- Directed by: Jim Wynorski
- Written by: Steve Latshaw
- Produced by: Alsion Semenza Noble Henry
- Starring: Glenn Plummer Matt McCoy Corbin Bernsen
- Production company: Phoenician Entertainment
- Release date: 2000;
- Running time: 100 Minutes
- Country: USA
- Language: English

= Rangers (film) =

Rangers is a 2000 American action film directed by Jim Wynorski.

== Plot ==
Terrorists capture a member of a US military unit deployed in the Middle East and offer him the opportunity to take revenge against his superiors.

== Reception ==
"This low -budget video premiere is pretty much the standard bang-bang boom-boom American commandos vs. Arab terrorists", wrote Mayo and Olenski, although they praised the commentary track by the director on the DVD version.

Clive Davies was extremely critical of the film and found it used footage from Navy Seals, Delta Force, Invasion USA and Red Heat.

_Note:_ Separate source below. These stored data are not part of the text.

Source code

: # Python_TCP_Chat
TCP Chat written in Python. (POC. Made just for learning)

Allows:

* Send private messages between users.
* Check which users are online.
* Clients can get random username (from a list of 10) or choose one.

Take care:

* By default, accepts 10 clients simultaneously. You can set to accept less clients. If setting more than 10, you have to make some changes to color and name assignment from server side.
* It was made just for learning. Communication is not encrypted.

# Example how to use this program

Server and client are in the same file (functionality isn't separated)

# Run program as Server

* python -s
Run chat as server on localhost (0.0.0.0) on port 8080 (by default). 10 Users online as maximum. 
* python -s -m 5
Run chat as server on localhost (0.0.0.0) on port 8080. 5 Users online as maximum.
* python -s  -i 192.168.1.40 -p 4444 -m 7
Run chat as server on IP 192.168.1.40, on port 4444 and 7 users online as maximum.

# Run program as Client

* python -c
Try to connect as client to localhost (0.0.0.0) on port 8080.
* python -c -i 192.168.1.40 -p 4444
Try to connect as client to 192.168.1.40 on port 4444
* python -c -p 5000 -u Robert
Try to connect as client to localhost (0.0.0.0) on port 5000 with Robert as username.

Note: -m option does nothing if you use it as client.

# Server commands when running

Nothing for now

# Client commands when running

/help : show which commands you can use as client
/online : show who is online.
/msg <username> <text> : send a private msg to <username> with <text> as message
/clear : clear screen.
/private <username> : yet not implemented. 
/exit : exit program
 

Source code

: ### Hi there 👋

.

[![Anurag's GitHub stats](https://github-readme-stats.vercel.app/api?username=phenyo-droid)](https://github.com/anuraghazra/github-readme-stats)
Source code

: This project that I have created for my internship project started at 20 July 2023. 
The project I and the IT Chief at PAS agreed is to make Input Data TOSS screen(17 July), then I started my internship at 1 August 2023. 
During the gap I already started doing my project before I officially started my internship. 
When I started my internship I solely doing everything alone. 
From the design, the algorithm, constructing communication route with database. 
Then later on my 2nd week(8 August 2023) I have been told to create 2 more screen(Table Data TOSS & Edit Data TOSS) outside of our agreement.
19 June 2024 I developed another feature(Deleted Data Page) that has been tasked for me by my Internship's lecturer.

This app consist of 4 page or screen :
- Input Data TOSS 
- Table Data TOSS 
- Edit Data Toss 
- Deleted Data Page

The Croatian website MojTV wrote: "Non-stop action and spectacular confrontations are the hallmarks of any action film, and Rangers [...] uses a combination of pure action with elements of spy thrillers, most notably in the character of the resourceful senator, embodied by well-known television personality Corbin Bernsen (L.A Law). The rest of the cast is led by reliable action actors Glenn Plummer and Matt McCoy."